╭─ Quoted passage

- Electorate: 23,554 (2015)
- Major settlements: San Fernando

Current constituency
- Created: 1956
- Number of members: 1
- Member of Parliament: Brian Manning (PNM)
- Created from: San Fernando

= San Fernando East =

San Fernando East is a parliamentary electoral district in the city of San Fernando, Trinidad and Tobago.

San Fernando East consists of the eastern part of the city of San Fernando. It came into effect in time for the 1956 Trinidad and Tobago general election.

╰─
╭─ Excerpted data

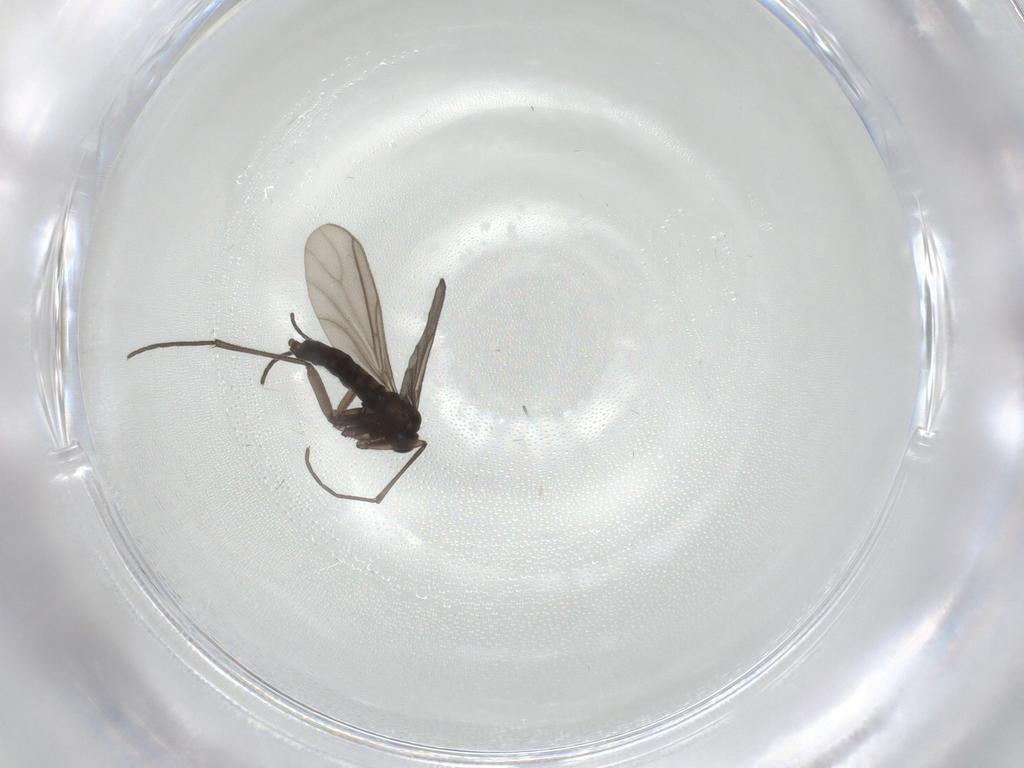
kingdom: Animalia
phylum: Arthropoda
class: Insecta
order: Diptera
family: Sciaridae
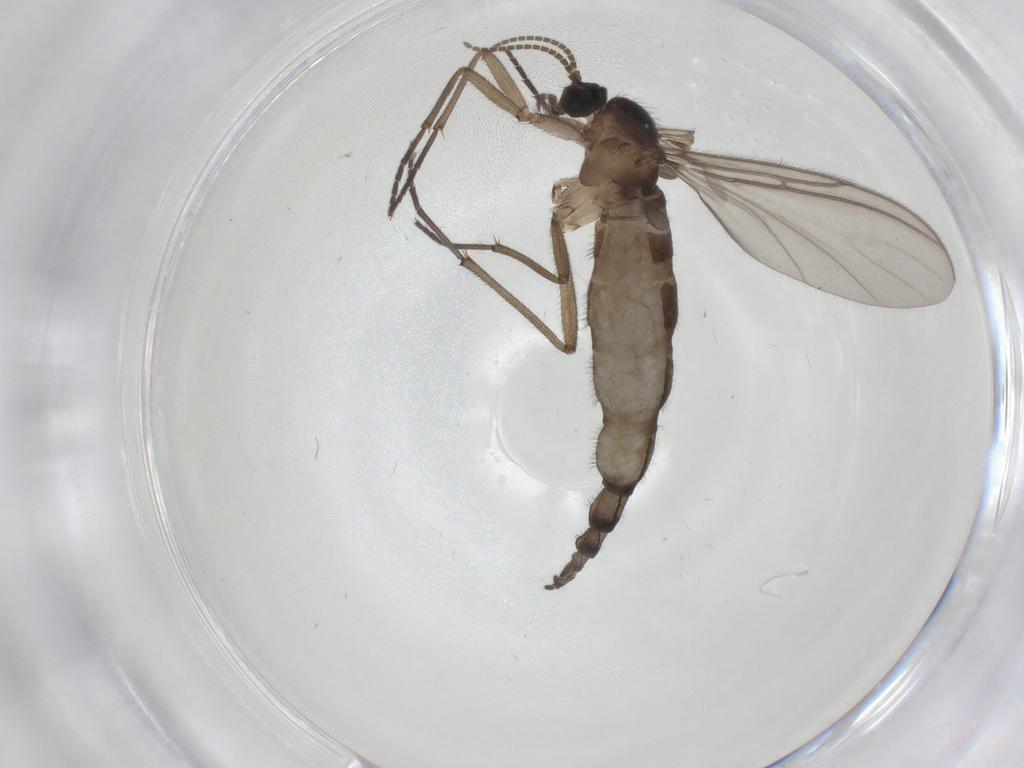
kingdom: Animalia
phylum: Arthropoda
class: Insecta
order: Diptera
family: Limoniidae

╰─

Answer these questions using the text about San Fernando East:
(a) Which party does the constituency's Member of Parliament represent?
(b) Which part of the city of San Fernando does the district consist of?
(c) What was the electorate in 2015?
The records were taken from a different source than the text about San Fernando East.

• Result
(a) PNM
(b) The eastern part
(c) 23,554